Par Alassane BA.
Ancien DG pi Africa50, Ancien DG Shelter Afrique, Ancien Chef de Division Industries et Services à la Banque africaine de Développement, Alassane BA apporte son analyse sur l’un des investissements privés les plus importants de la présente décennie.
Etant la septième du monde par sa capacité de 650 000 barils par jour, la raffinerie Dangoté revêt toutes les caractéristiques d’un projet pharaonique qui bouleverse tout. Il s’agit d’un nouveau paradigme pour l’avenir industriel du continent. Tout est gargantuesque ! Son promoteur ne manque pas d’ambition et surtout d’audace, conditions essentielles pour le développement industriel de l’Afrique. Comme disait Goethe « quoi que vous rêviez d’entreprendre, commencez-le. L’audace a du génie, du pouvoir et de la magie ». Le projet est en soi un cas d’école digne d’être enseigné dans les meilleures écoles de commerce et d’Ingénieurs du monde pour comprendre tous les enjeux qui se posent au financement des projets industriels, leur mise en œuvre et leur exploitation.
A chaque phase, l’échec n’est pas loin, l’écart entre le succès et sa face cachée qu’est l’échec est aussi fine qu’une lame de rasoir ou le temps de latence entre l’inspiration et l’expiration. Il a fallu tout construire : le port, la centrale électrique, la logistique de transports et même les routes. Du néant, il a édifié un site industriel de classe mondiale qui a coûté 20 milliards USD. A titre analogique, seuls 2 pays de l’UEMOA ont un PIB supérieur à 20 milliards de USD.
Un projet de 20 milliards dollars est en général hors de portée d’une personne physique, fût-elle la plus riche d’Afrique. Seules les multinationales et investisseurs institutionnels sont attirés par de tels projets, en raison de leur surface financière et leurs appétits pour de tels risques en raison de leur capital patient. Les raffineries de pétrole sont très risquées, en raison des conditions d’approvisionnement en pétrole brut, le niveau de fonds de roulement, la faiblesse des marges et la réglementation environnementale sur les produits finis.
Les exigences en fonds propres et assimilés de la raffinerie Dangoté avoisinent 8 milliards USD. Le projet initial aurait été estimé dans sa phase d’étude à 9 milliards.

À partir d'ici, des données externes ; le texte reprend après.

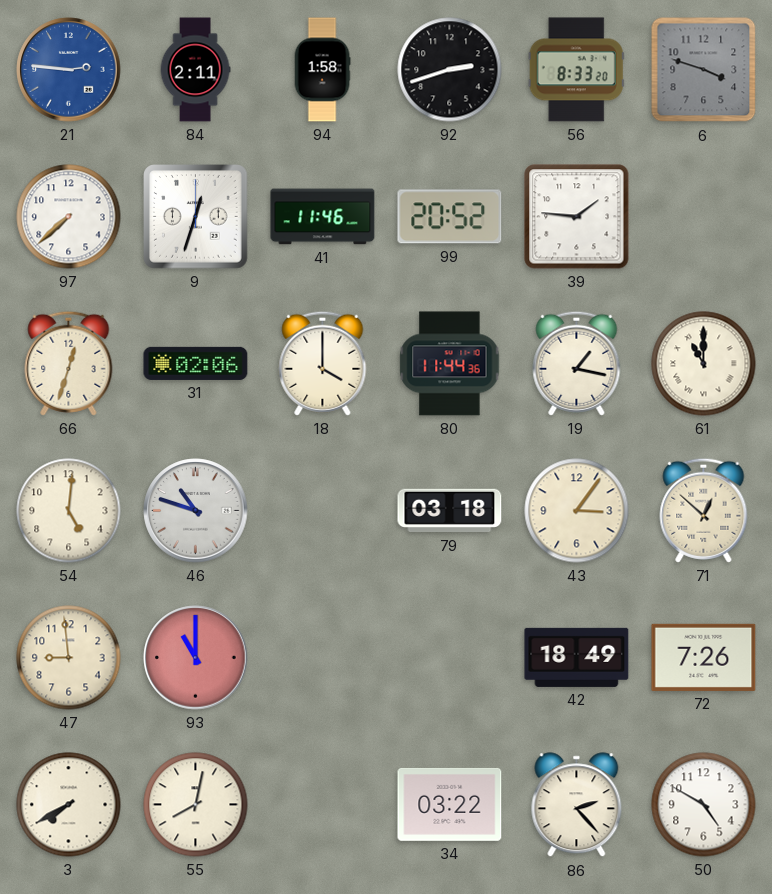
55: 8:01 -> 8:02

Le coût d’investissement actuel de 20 milliards de USD est le résultat de l’augmentation des coûts due au COVID et plus fondamentalement à la nature de tels projets toujours exposés au dépassement des coûts estimés, à l’image des jeux olympiques, les grands barrages, les tunnels et projets pétroliers. Les surcoûts moyens sont au minimum de 50% du coût initial, posant de sérieuses difficultés de boucler le plan de financement en raison des exigences de fonds propres et assimilés ainsi que la rentabilité financière qui se trouve très affectée. Surmonter ces difficultés est herculéen et cela ne va pas de soi. Le temps nous le dira.
La dette est portée essentiellement par les agences de crédit à l’export comme les EXIM Bank et AFREXIMBANK, ces institutions ont l’audace de leur mandat duquel dérive leur modus operandi. Le bouclage du financement du projet signifie que l’appétit existe pour le risque africain, particulièrement pour les projets pertinents et financièrement viables. Le risque pays existe certes mais il a été accepté comme modéré pour ce type de projet. Il est à noter que les banques de développement comme la BAD et la SFI sont présentes mais à des niveaux très bas dans le schéma de financement. Une question légitime se pose : est ce que ces banques sont adaptées pour le financement industriel qui constitue une vraie urgence en Afrique ? Ma réponse est non. Leur déclaration d’appétence aux risques et la taille de leurs allocations pour le financement non souverain exclut les grands projets de transformation des matières premières sur place. Tout projet d’envergure est hors de leur champ de financement créant une asymétrie entre le besoin de financement industriel de l’Afrique et les capacités financières existantes pour être l’investisseur d’ancrage. L’Afrique a besoin d’une institution financière dédiée au financement de l’industrie, à l’image de ce qui a été fait, avec le concours de la BAD, pour les assurances, le logement abordable, le commerce et les infrastructures. Une institution dédiée a l’appétence aux risques définie dans sa mission et les outils nécessaires pour la gestion des multiples risques.